Si l’on écoute le secrétaire d’Etat chargé du Numérique au Sénat le 3 février 2022 : “La recherche d’une autre solution que Microsoft prendra du temps” ajoutant aussi que nous n’allons pas voir apparaître des acteurs français et européens de si tôt. Cette déclaration du secrétaire d’Etat chargé du numérique est assez inquiétante et on comprend que le délai pour trouver une autre alternative ne sera pas tenu. De ce fait, ceci laisse entendre que Microsoft va continuer à héberger nos données pendant longtemps malgré la tentative de créer un cloud européen avec le projet Gaia-X.
- La réaction de la CNIL
Le 9 Février 2022, la CNIL affirme dans un communiqué, que la sécurité des données mises à disposition par la plateforme est respectée. Toutefois, elle précise que toutes les mesures de sécurité et traitement de données devront être réévaluées régulièrement pour prendre en compte les évolutions et les risques de la plateforme. De plus, elle insiste sur une vigilance accrue sur les transferts de données hors UE depuis l’arrêt « Schrems II » jugé par la CJU, en raison de la sensibilité et du volume des données ayant vocation à être stockés au sein du HDH.

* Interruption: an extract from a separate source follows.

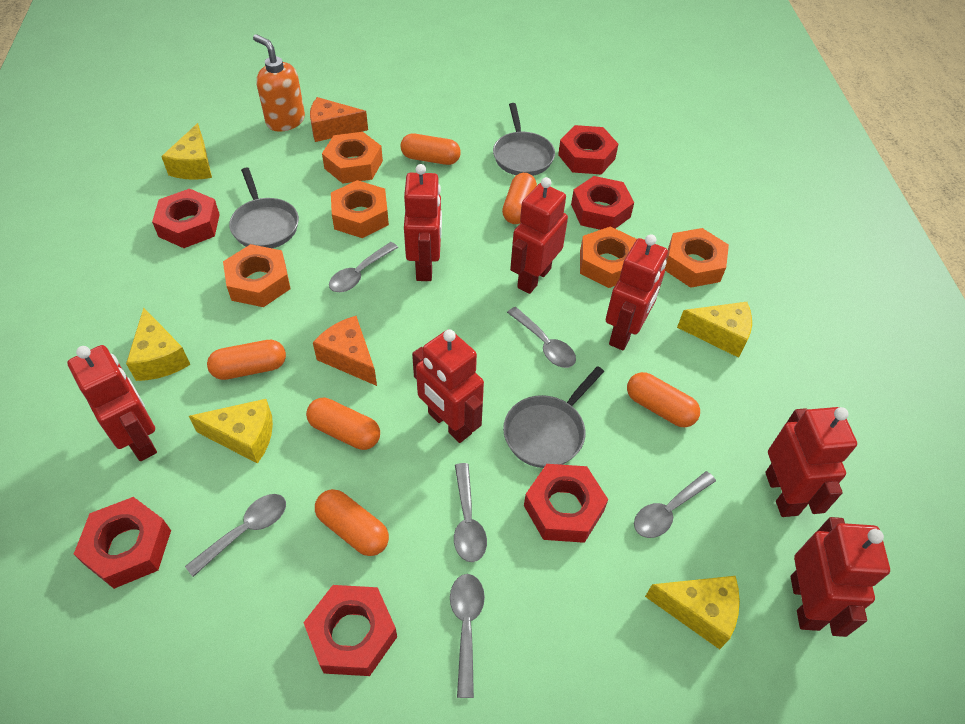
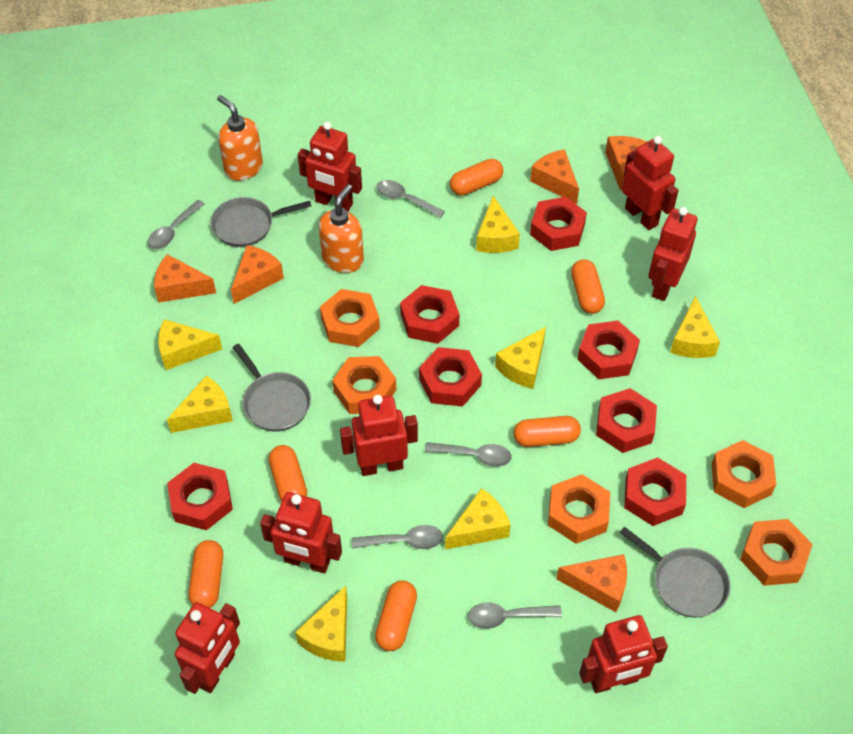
grey spoon: [185,494,286,577] [329,242,398,292] [450,574,485,698] [454,463,487,562] [507,307,576,368] [634,471,716,538] = 6 -> [147,200,205,249] [352,525,443,549] [377,180,445,218] [425,442,512,467] [468,602,562,629] = 5
orange cheese: [310,97,368,142] [313,316,377,386] = 2 -> [154,254,216,303] [231,245,284,304] [530,149,579,204] [556,554,627,612] [605,136,647,191] = 5
orange soap dispenser: [253,34,305,132] = 1 -> [217,95,263,181] [319,184,364,273] = 2
red nut: [74,497,171,589] [152,189,220,248] [303,585,397,676] [524,464,608,543] [558,125,618,174] [571,176,634,230] = 6 -> [167,463,233,530] [400,285,460,344] [419,347,482,407] [530,197,587,251] [577,321,640,379] [596,388,657,453] [624,457,686,526] = 7
yellow cheese: [126,308,190,381] [161,123,212,180] [189,399,273,464] [645,576,740,649] [677,302,752,358] = 5 -> [158,319,222,370] [167,375,233,433] [295,586,347,662] [445,488,511,550] [476,196,520,253] [495,327,546,389] [670,296,720,358] = 7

Un manque de confiance venant des acteurs de santé
En 2020, un collectif comprenant le Conseil National du Logiciel Libre (CNLL), le Syndicat de la médecine générale (SMG), l’Union française pour une médecine libre (UFML), le Syndicat national des jeunes médecins généralistes (SNJMG), le collectif de médecins et informaticiens Interhop et des associations de patients. On saisit le conseil d’Etat suite à l’arrêt Schrems II, déclarant que “tout traitement de données personnelles de citoyens européens aux Etats-Unis doit aujourd’hui être considéré comme illégal sans délai” à cause du manque d’encadrement de loi. Mais par une décision en référé du 21 septembre 2020, le Conseil d’Etat a estimé que la requête ne présentait pas de caractère urgent avant de reconnaître la possibilité d’un risque le mois suivant. Le 13 octobre 2020, le Conseil d’État a reconnu la possibilité d’un risque de transfert de données issues de la plateforme vers les États-Unis du seul fait que Microsoft soit soumis au droit des Etats-Unis.
La Caisse nationale de l’assurance maladie (Cnam) suit cette tendance et s’est opposée à de multiples reprises au HDH. En février 2021, une version du projet de décret encadrant le Health Data Hub prévoyait une obligation d’hébergement des données du SNDS dans l’Union européenne (UE). La Cnam n’a pas confiance et considère que « les conditions juridiques nécessaires à la protection de ces données ne semblent pas réunies pour que l’ensemble de la base principale soit mis à disposition d’une entreprise non soumise exclusivement au droit européen ».
Vers un cloud souverain français ?
Avec du recul, les projets en commun avec des pays de l’Union européenne n’ont jamais été une réussite comme le projet cloud européen « Gaia-x ». Ce fut un projet extrêmement complexe, regroupant 180 membres issus de 18 pays, dont 12 de l’Union européen. Il est particulièrement critiqué car il a été mis en place pour ne plus être dépendant du cloud américain, mais on retrouve quand même la présence des acteurs américains comme Microsoft, Google ou Amazon dans sa conception. À cela, nous pouvons évoquer également le système de positionnement par satellites “Galileo” avec un coût public total de 10 milliards d’euros, de 2007 à 2030. Par conséquent, ces projets ont été coûteux mais ils ont surtout offert du temps aux géants américains pour accentuer leurs positions.
Le 26 mars 2021, l’association Anticor a saisi le Parquet national financier en estimant que le contrat était attribué à Microsoft sans mise en concurrence. Une pression supplémentaire a été faite par la Cnam et l’association Interhop demandant l’ouverture d’un appel d’offres avec la mise en place d’une « commission indépendante ».